=== What to work on ===
Here, the job is to give back every entry below unchanged, omitting pictures.
[Material to process — start]
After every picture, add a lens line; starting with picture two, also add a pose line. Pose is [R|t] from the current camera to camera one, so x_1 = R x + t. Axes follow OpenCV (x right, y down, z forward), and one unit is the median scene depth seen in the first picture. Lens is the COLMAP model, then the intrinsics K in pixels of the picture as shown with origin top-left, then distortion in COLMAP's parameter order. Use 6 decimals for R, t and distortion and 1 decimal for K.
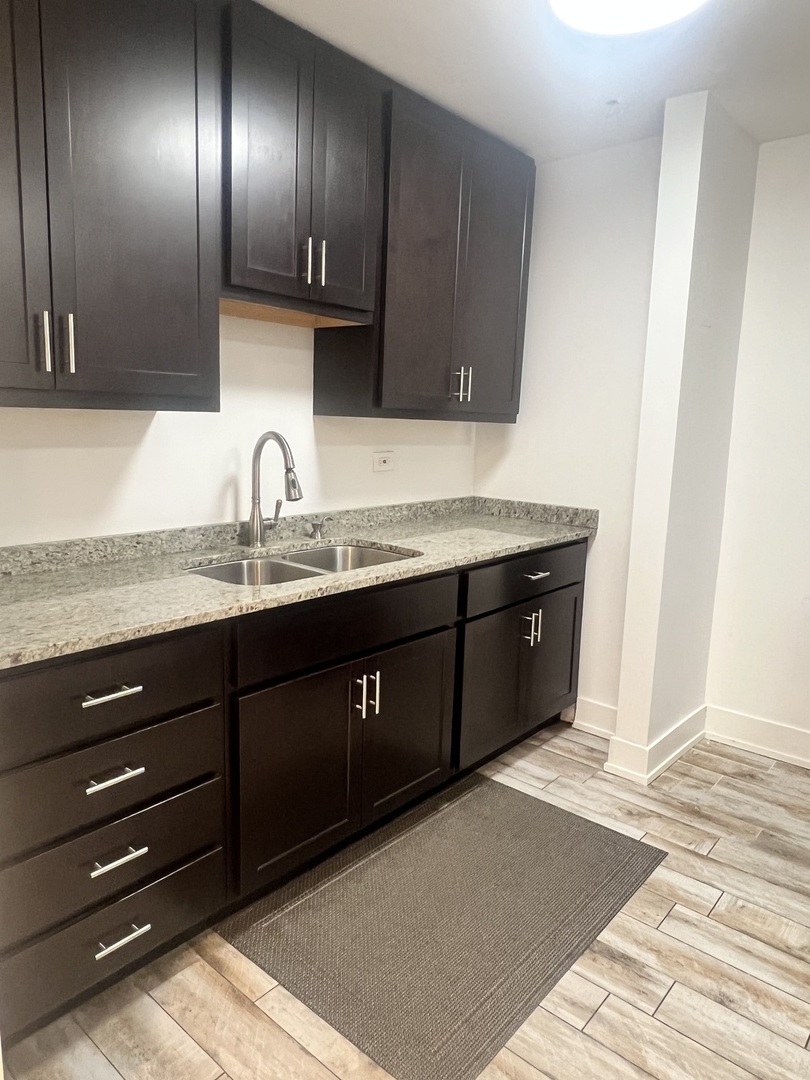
lens RADIAL K [[714.3, 0, 400.9], [0, 714.3, 537.7], [0, 0, 1]] dist [-0.009153, 0.001702]
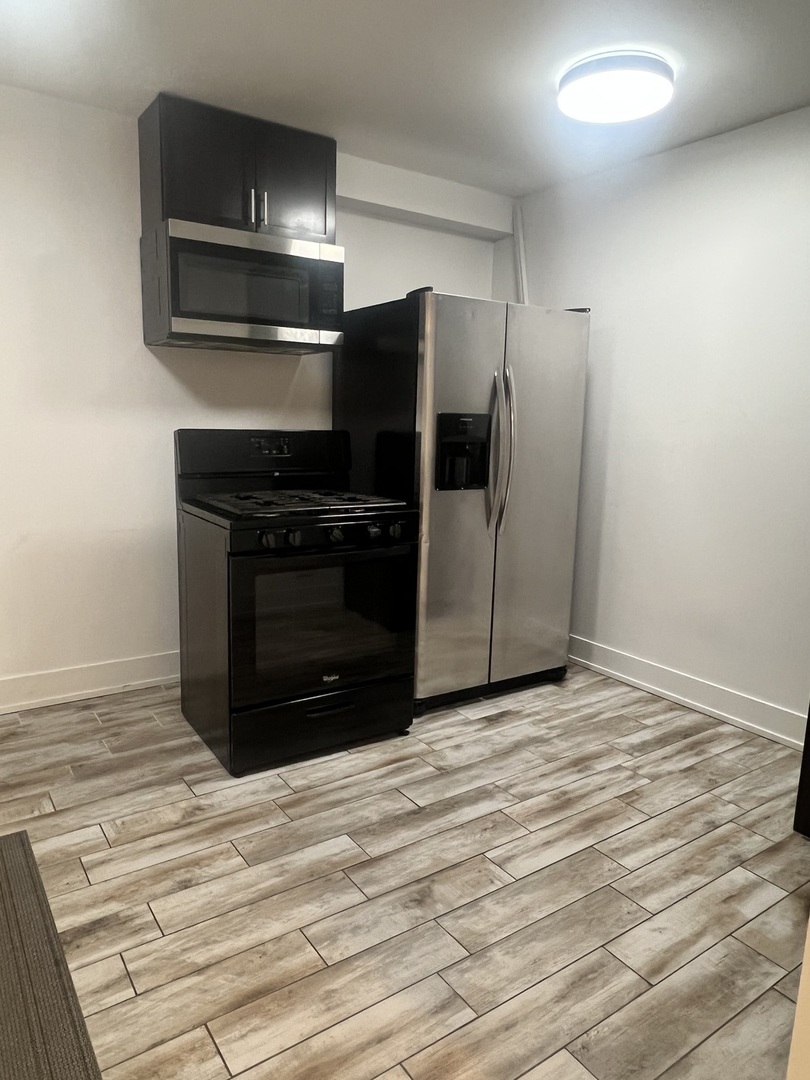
lens RADIAL K [[714.3, 0, 401.0], [0, 714.3, 540.1], [0, 0, 1]] dist [-0.009153, 0.001702]
pose [[0.249678, -0.186135, 0.950271, -0.405969], [0.138394, 0.978136, 0.155231, -0.013327], [-0.958388, 0.092754, 0.269979, 0.292911]]
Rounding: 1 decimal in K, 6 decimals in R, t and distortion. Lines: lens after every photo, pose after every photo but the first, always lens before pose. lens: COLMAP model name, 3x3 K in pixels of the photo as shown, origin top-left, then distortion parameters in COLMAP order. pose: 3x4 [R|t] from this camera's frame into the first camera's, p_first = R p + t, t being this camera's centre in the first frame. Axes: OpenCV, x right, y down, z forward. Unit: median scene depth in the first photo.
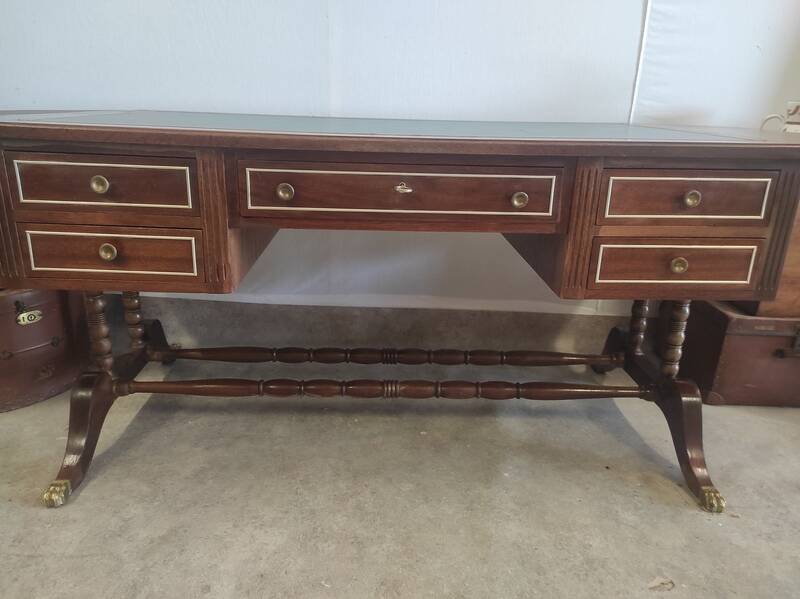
lens RADIAL K [[594.7, 0, 397.7], [0, 594.7, 299.3], [0, 0, 1]] dist [0.032738, -0.028859]
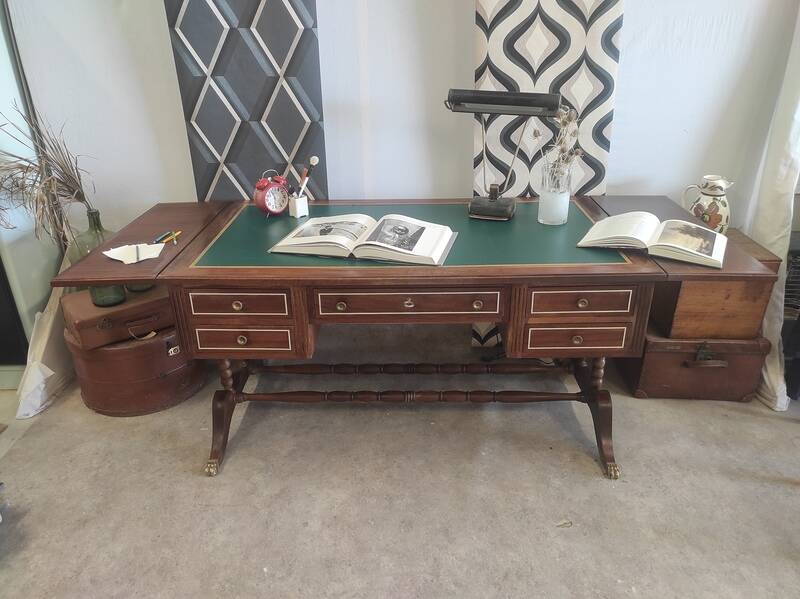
lens RADIAL K [[594.7, 0, 397.1], [0, 594.7, 296.0], [0, 0, 1]] dist [0.032738, -0.028859]
pose [[0.997546, -0.017548, -0.067786, 0.074860], [0.024925, 0.993668, 0.109561, -0.322932], [0.065434, -0.110982, 0.991666, -0.572606]]
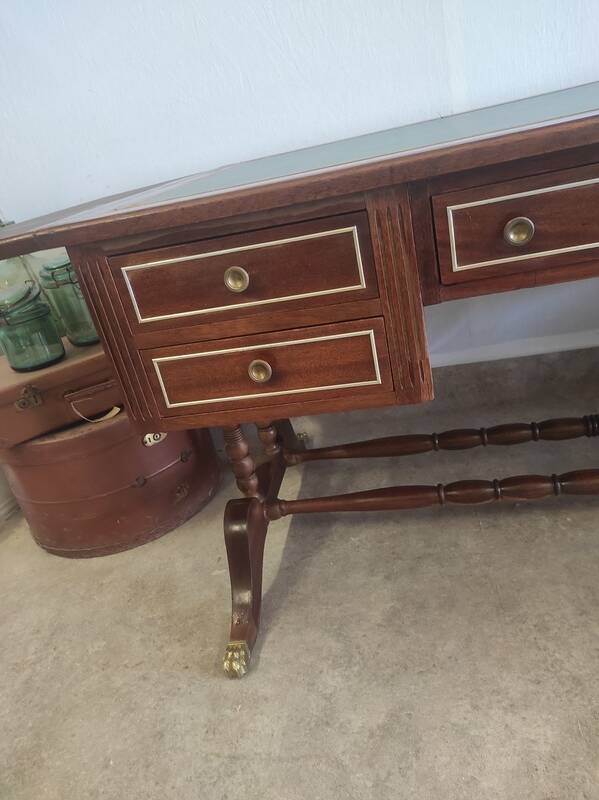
lens RADIAL K [[594.7, 0, 295.0], [0, 594.7, 396.5], [0, 0, 1]] dist [0.032738, -0.028859]
pose [[0.952533, -0.137363, -0.271682, -0.214573], [0.167044, 0.981905, 0.089212, -0.087856], [0.254512, -0.130360, 0.958243, 0.275825]]
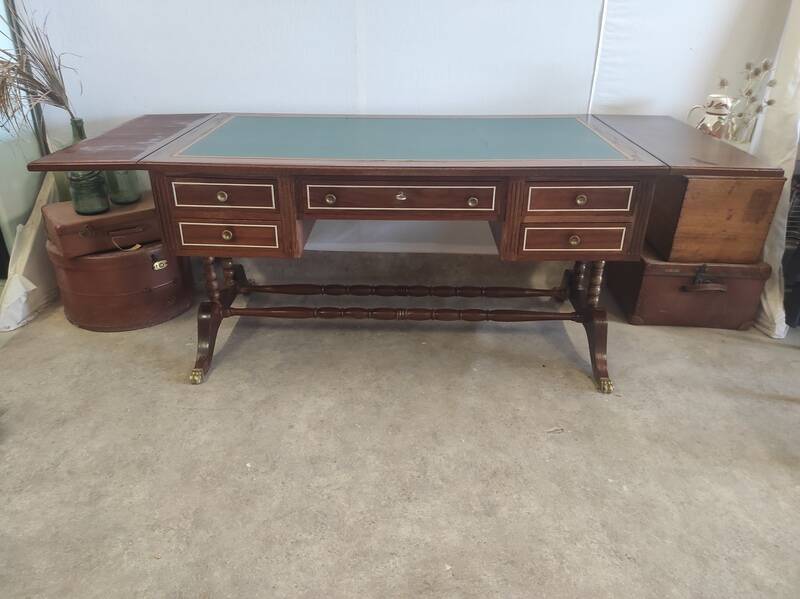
lens RADIAL K [[594.7, 0, 397.6], [0, 594.7, 299.9], [0, 0, 1]] dist [0.032738, -0.028859]
pose [[0.998064, 0.002743, -0.062141, 0.084499], [0.006030, 0.990053, 0.140563, -0.109793], [0.061908, -0.140666, 0.988120, -0.548674]]
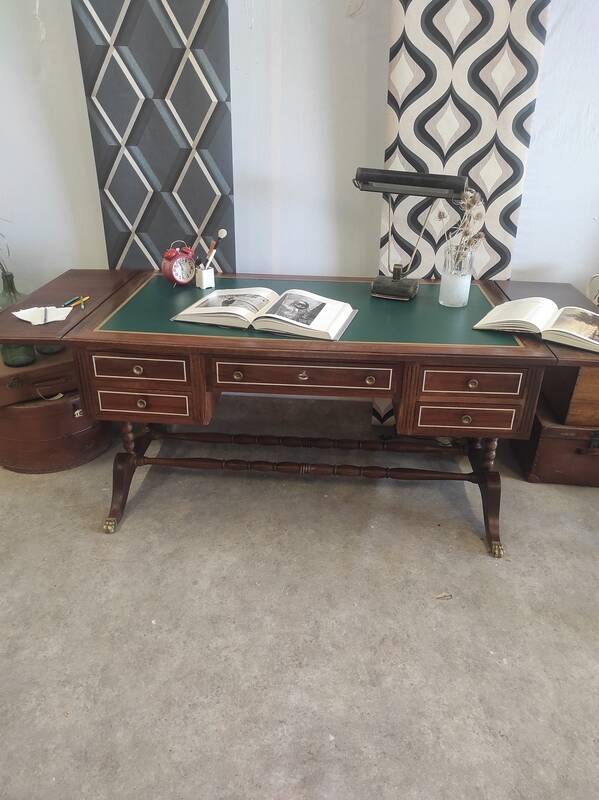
lens RADIAL K [[594.7, 0, 299.6], [0, 594.7, 394.6], [0, 0, 1]] dist [0.032738, -0.028859]
pose [[0.995076, 0.033455, -0.093302, 0.134488], [-0.020353, 0.990224, 0.137996, -0.304812], [0.097007, -0.135418, 0.986028, -0.612352]]
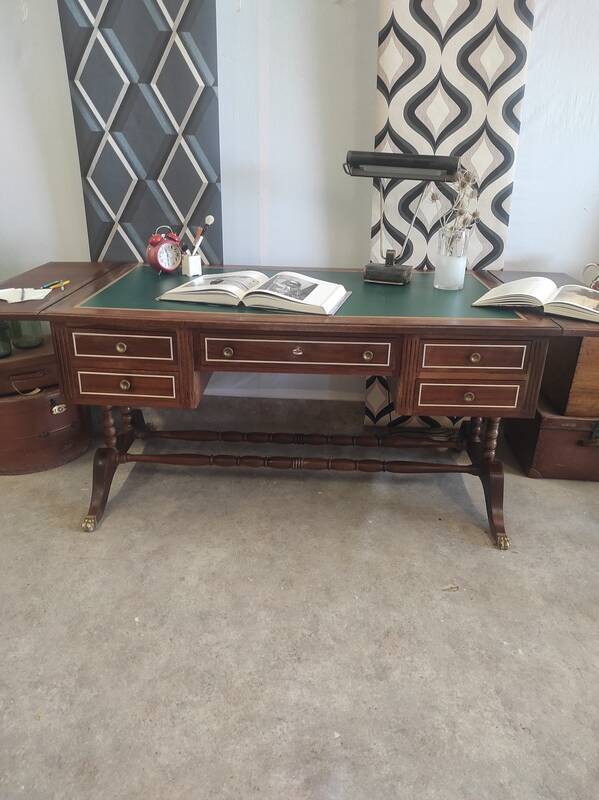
[Material to process — finish]
=== Expected output ===
After every picture, add a lens line; starting with picture two, also add a pose line. Pose is [R|t] from the current camera to camera one, so x_1 = R x + t. Axes follow OpenCV (x right, y down, z forward), and one unit is the median scene depth seen in the first picture. Lens is the COLMAP model, then the intrinsics K in pixels of the picture as shown with origin top-left, then distortion in COLMAP's parameter order. Use 6 decimals for R, t and distortion and 1 decimal for K.
lens RADIAL K [[714.3, 0, 400.9], [0, 714.3, 537.7], [0, 0, 1]] dist [-0.009153, 0.001702]
lens RADIAL K [[714.3, 0, 401.0], [0, 714.3, 540.1], [0, 0, 1]] dist [-0.009153, 0.001702]
pose [[0.249678, -0.186135, 0.950271, -0.405969], [0.138394, 0.978136, 0.155231, -0.013327], [-0.958388, 0.092754, 0.269979, 0.292911]]
Rounding: 1 decimal in K, 6 decimals in R, t and distortion. Lines: lens after every photo, pose after every photo but the first, always lens before pose. lens: COLMAP model name, 3x3 K in pixels of the photo as shown, origin top-left, then distortion parameters in COLMAP order. pose: 3x4 [R|t] from this camera's frame into the first camera's, p_first = R p + t, t being this camera's centre in the first frame. Axes: OpenCV, x right, y down, z forward. Unit: median scene depth in the first photo.
lens RADIAL K [[594.7, 0, 397.7], [0, 594.7, 299.3], [0, 0, 1]] dist [0.032738, -0.028859]
lens RADIAL K [[594.7, 0, 397.1], [0, 594.7, 296.0], [0, 0, 1]] dist [0.032738, -0.028859]
pose [[0.997546, -0.017548, -0.067786, 0.074860], [0.024925, 0.993668, 0.109561, -0.322932], [0.065434, -0.110982, 0.991666, -0.572606]]
lens RADIAL K [[594.7, 0, 295.0], [0, 594.7, 396.5], [0, 0, 1]] dist [0.032738, -0.028859]
pose [[0.952533, -0.137363, -0.271682, -0.214573], [0.167044, 0.981905, 0.089212, -0.087856], [0.254512, -0.130360, 0.958243, 0.275825]]
lens RADIAL K [[594.7, 0, 397.6], [0, 594.7, 299.9], [0, 0, 1]] dist [0.032738, -0.028859]
pose [[0.998064, 0.002743, -0.062141, 0.084499], [0.006030, 0.990053, 0.140563, -0.109793], [0.061908, -0.140666, 0.988120, -0.548674]]
lens RADIAL K [[594.7, 0, 299.6], [0, 594.7, 394.6], [0, 0, 1]] dist [0.032738, -0.028859]
pose [[0.995076, 0.033455, -0.093302, 0.134488], [-0.020353, 0.990224, 0.137996, -0.304812], [0.097007, -0.135418, 0.986028, -0.612352]]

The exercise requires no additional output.